Knowledge Management (KM) and Social Computing – are they the same?

‘Knowledge Management’ (KM) is a term that’s been bandied around since the mid 1990’s, with much debate as to what it actually means. The wikipedia definition is a reasonable starting point, but you still get the vociferous few who will take the literal meaning and argue that you can’t manage (tacit) knowledge, plus a confetti (I quite like that description) of academic papers that provide a forensic analysis of the ‘KM’ term. Fortunately, there are always two sides to every argument, and at least for me, the Dave Snowdon blog ‘Whence goeth KM’ provides a more balanced and reasoned discussion on the topic.

Anyway, one point which I trust won’t be in dispute is the fact that KM has spawned an entire industry – from academic dissertations on human cognition (how the brain thinks), to software vendors offering hierarchical and work flow-driven architectures as a panacea for everyone’s knowledge and information needs.

If things weren’t complicated enough, we now have a relatively new term to confuse all but the army of consultants who thrive on giving complicated labels to simple behaviours – ‘Social Computing’.

Now, in my mind, I can’t make a clear distinction between KM and Social Computing, except that KM is part of a broader framework that can exist independent of technology, and Social Computing is the application of KM through software tools and technology. But on reflection – I guess that is a clear distinction!

It seems that Social Computing has moved beyond the early hierarchical and work flow-driven systems and is providing a much flatter architecture with far more emphasis on peer-to-peer connectivity and disinter mediation of the web publishing process – i.e. everyone can be a publisher. Information and KM professionals are starting to become knowledge facilitators, and there is a surely an opportunity here for the re-invention of the traditional Librarian role – if only they would grasp it.

Social Commuting is going to have (already is having?) a disruptive effect on organisations that are slow to adapt to new technologies, where staff are getting more confident about using software services and applications that sit outside the corporate firewall. ICT departments are going to find this trend difficult to ignore, though I’ve already witnessed the Luddite trend in some organisations who’s initial reaction is just to lock down the firewall and prevent access to the facilities. Perversely, this is creating a growing community of hobbyists who are creating their own Social Computing environments (see Lgknowledge as a good example for the public sector) in their own time and space – away from the restrictions of the work environment.
+++
_WRITTEN INSTRUCTION 1_
From the post above on knowledge management and social computing, output the passage from "It seems that" to "would grasp it." word for word.
_WRITTEN INSTRUCTION 2_
Using the post above on knowledge management and social computing, decide whether each statement agrees with it. Answer yes or no, and quote the deciding words.
(a) The term "Knowledge Management" has been in use since the mid 1990s.
(b) The author describes Social Computing as able to exist independent of technology.
(c) Some organisations have responded by locking down the firewall.
_WRITTEN INSTRUCTION 3_
In the post above on knowledge management and social computing, which blog does the author say gives a more balanced and reasoned discussion of KM?
+++
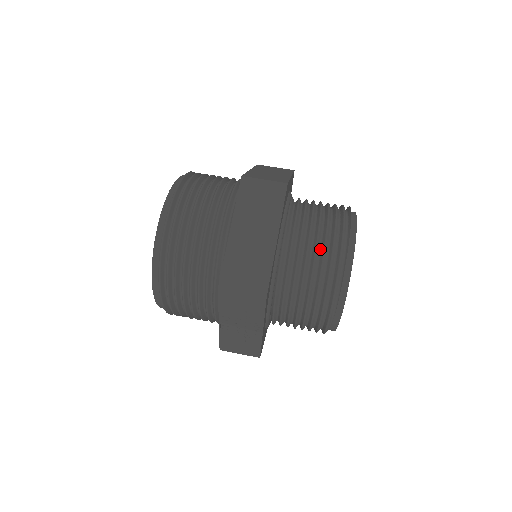
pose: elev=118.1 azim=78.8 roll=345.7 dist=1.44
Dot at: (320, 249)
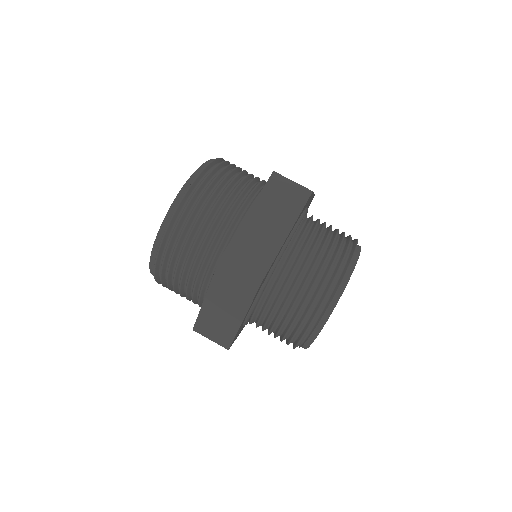
Dot at: (290, 319)
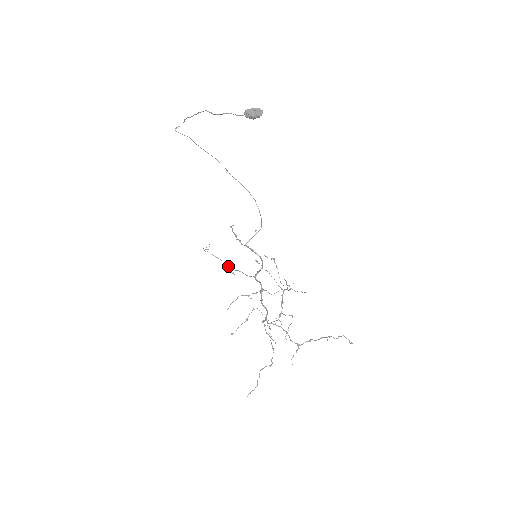
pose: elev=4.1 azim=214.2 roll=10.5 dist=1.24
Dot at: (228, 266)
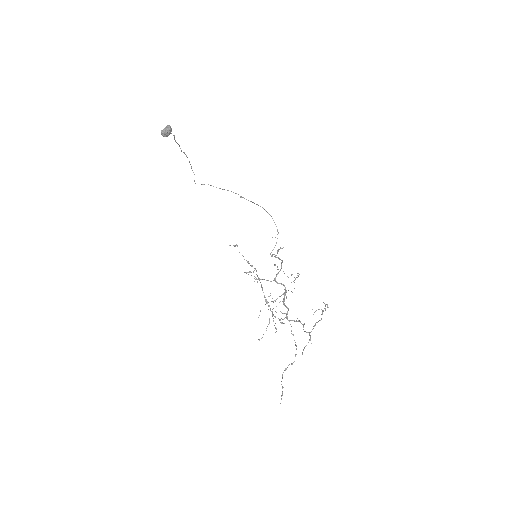
Dot at: occluded
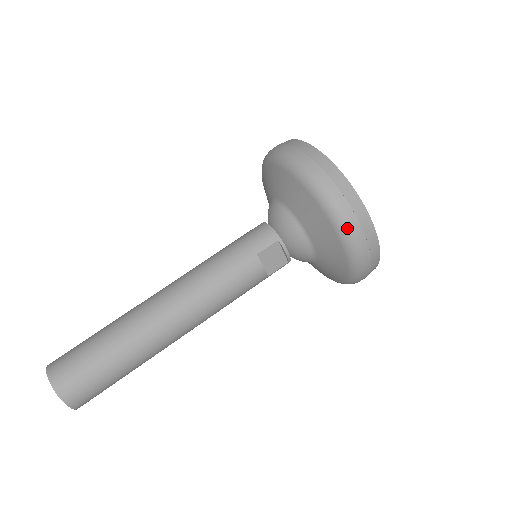
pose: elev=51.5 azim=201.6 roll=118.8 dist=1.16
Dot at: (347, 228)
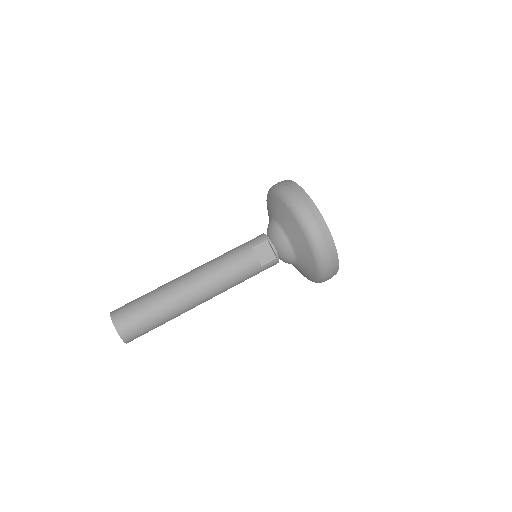
Dot at: (302, 216)
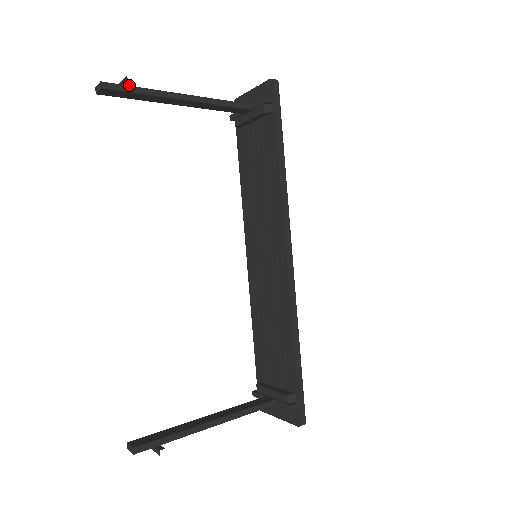
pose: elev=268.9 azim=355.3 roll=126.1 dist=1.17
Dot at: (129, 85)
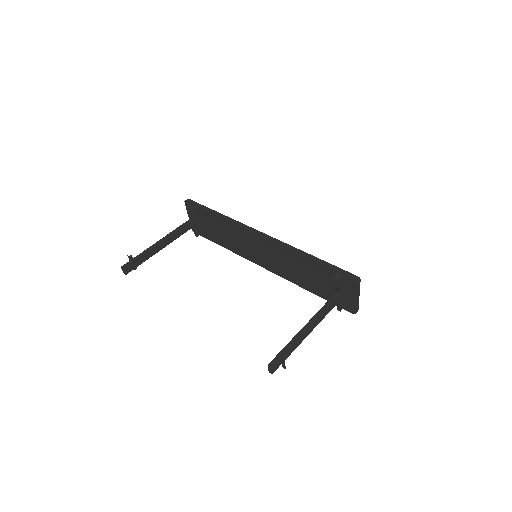
Dot at: (133, 258)
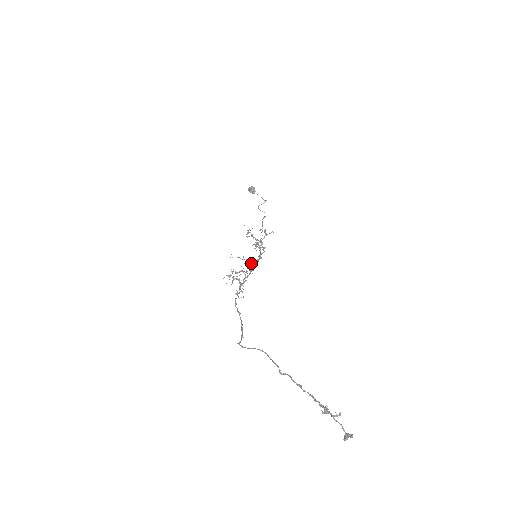
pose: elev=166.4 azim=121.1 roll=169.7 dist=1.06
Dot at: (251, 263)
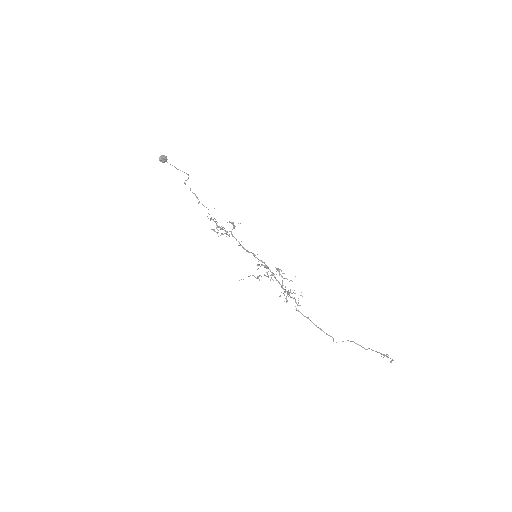
Dot at: (265, 267)
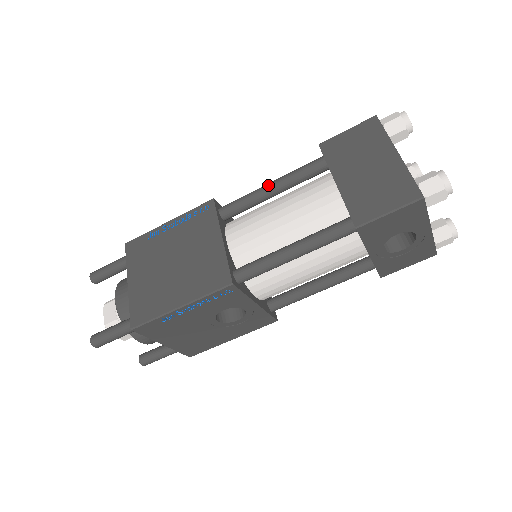
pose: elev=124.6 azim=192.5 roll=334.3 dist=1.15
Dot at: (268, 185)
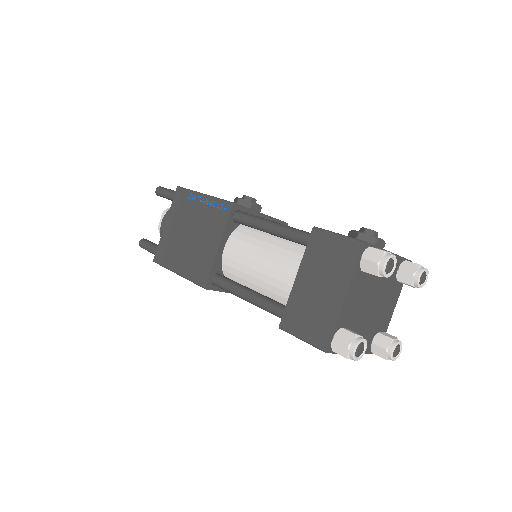
Dot at: (269, 225)
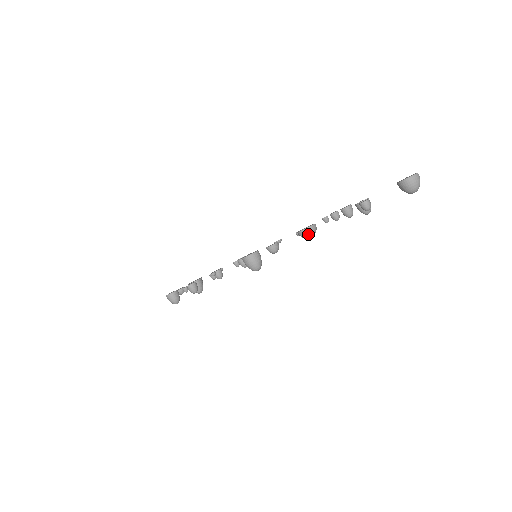
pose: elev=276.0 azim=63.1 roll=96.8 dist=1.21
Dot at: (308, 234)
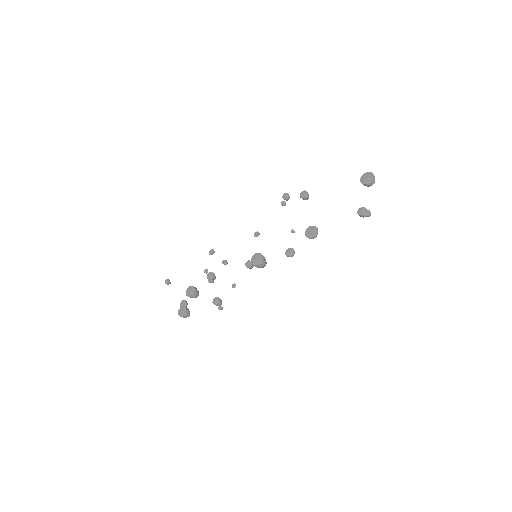
Dot at: occluded
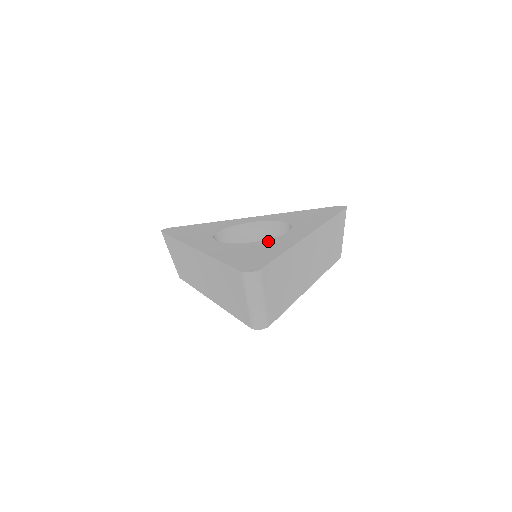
+++
_EXERCISE ANSWER 1_
It seems that Social Computing has moved beyond the early hierarchical and work flow-driven systems and is providing a much flatter architecture with far more emphasis on peer-to-peer connectivity and disinter mediation of the web publishing process – i.e. everyone can be a publisher. Information and KM professionals are starting to become knowledge facilitators, and there is a surely an opportunity here for the re-invention of the traditional Librarian role – if only they would grasp it.

_EXERCISE ANSWER 2_
(a) Yes: "a term that’s been bandied around since the mid 1990’s"
(b) No: "KM is part of a broader framework that can exist independent of technology, and Social Computing is the application of KM through software tools and technology"
(c) Yes: "lock down the firewall and prevent access to the facilities"

_EXERCISE ANSWER 3_
The Dave Snowdon blog ‘Whence goeth KM’.